**PROVIDED MATERIAL:**
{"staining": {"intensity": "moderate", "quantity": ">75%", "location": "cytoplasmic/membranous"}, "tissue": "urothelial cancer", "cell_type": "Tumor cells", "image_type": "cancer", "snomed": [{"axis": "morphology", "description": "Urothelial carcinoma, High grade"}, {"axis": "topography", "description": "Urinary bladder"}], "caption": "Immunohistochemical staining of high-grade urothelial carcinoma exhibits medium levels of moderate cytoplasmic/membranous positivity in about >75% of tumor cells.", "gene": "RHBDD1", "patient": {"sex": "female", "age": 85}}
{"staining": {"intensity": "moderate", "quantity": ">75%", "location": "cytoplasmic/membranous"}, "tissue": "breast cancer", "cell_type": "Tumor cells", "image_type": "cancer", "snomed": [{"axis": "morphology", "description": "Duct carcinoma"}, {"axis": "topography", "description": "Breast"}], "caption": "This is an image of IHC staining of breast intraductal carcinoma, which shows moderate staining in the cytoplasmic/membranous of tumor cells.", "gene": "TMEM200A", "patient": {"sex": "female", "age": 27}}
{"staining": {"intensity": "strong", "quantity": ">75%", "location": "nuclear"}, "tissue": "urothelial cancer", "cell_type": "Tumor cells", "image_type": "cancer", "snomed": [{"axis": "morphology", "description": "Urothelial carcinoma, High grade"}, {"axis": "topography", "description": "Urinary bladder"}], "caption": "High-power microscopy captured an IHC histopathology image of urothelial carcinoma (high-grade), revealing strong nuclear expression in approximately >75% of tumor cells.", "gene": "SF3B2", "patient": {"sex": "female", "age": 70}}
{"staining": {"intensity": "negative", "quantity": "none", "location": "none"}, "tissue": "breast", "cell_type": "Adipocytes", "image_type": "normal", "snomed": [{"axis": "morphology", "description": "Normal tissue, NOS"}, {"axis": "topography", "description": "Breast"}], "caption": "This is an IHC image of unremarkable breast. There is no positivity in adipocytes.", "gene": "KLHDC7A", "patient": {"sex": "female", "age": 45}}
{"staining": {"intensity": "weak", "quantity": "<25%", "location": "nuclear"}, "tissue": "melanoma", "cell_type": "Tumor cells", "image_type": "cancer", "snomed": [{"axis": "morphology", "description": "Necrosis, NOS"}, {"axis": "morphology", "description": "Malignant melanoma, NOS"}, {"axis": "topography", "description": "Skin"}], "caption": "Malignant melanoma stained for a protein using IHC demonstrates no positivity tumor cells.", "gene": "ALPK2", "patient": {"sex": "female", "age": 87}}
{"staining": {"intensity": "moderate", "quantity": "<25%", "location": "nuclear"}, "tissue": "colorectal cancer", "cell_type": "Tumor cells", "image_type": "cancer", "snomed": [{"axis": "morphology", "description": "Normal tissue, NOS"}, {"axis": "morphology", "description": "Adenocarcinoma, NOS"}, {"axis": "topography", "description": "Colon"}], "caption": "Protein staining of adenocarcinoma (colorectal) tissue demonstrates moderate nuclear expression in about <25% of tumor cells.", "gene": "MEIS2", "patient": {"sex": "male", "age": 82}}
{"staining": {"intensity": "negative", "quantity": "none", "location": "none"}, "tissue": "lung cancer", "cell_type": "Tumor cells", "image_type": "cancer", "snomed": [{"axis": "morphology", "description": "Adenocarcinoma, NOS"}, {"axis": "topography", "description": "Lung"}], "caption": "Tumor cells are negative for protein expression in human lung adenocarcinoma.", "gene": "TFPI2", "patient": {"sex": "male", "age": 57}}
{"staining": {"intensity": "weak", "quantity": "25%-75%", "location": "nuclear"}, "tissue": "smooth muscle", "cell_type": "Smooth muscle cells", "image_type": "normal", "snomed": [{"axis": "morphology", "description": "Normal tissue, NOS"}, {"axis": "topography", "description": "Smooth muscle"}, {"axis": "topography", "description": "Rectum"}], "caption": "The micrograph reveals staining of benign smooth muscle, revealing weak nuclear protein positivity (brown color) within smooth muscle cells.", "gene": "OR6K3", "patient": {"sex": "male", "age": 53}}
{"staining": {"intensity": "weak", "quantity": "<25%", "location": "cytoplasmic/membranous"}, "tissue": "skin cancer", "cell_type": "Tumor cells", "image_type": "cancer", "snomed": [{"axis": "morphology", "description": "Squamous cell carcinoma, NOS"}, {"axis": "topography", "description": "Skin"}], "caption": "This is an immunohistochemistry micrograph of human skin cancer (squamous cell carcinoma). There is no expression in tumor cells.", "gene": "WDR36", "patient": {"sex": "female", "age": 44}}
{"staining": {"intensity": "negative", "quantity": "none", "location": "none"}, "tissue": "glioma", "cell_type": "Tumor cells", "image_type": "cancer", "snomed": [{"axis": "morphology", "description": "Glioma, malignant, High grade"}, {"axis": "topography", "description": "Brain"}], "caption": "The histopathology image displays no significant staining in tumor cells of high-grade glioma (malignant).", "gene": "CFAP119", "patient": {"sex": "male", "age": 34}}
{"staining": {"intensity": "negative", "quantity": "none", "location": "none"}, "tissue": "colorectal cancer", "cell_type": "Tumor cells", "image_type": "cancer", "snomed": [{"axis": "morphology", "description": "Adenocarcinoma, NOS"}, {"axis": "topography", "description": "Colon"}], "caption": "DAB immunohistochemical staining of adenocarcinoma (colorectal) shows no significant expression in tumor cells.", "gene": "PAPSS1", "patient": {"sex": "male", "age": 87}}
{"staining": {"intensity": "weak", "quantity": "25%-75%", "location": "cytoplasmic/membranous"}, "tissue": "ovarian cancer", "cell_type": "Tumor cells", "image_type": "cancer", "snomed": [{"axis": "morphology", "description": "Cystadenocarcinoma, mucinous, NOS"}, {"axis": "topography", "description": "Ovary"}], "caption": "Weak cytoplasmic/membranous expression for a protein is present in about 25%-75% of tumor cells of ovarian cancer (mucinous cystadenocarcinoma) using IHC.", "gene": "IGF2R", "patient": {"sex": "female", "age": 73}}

**EXERCISE REQUIREMENTS:** Each line above with the word "breast" must be returned.

**TASK ANSWER:**
{"staining": {"intensity": "moderate", "quantity": ">75%", "location": "cytoplasmic/membranous"}, "tissue": "breast cancer", "cell_type": "Tumor cells", "image_type": "cancer", "snomed": [{"axis": "morphology", "description": "Duct carcinoma"}, {"axis": "topography", "description": "Breast"}], "caption": "This is an image of IHC staining of breast intraductal carcinoma, which shows moderate staining in the cytoplasmic/membranous of tumor cells.", "gene": "TMEM200A", "patient": {"sex": "female", "age": 27}}
{"staining": {"intensity": "negative", "quantity": "none", "location": "none"}, "tissue": "breast", "cell_type": "Adipocytes", "image_type": "normal", "snomed": [{"axis": "morphology", "description": "Normal tissue, NOS"}, {"axis": "topography", "description": "Breast"}], "caption": "This is an IHC image of unremarkable breast. There is no positivity in adipocytes.", "gene": "KLHDC7A", "patient": {"sex": "female", "age": 45}}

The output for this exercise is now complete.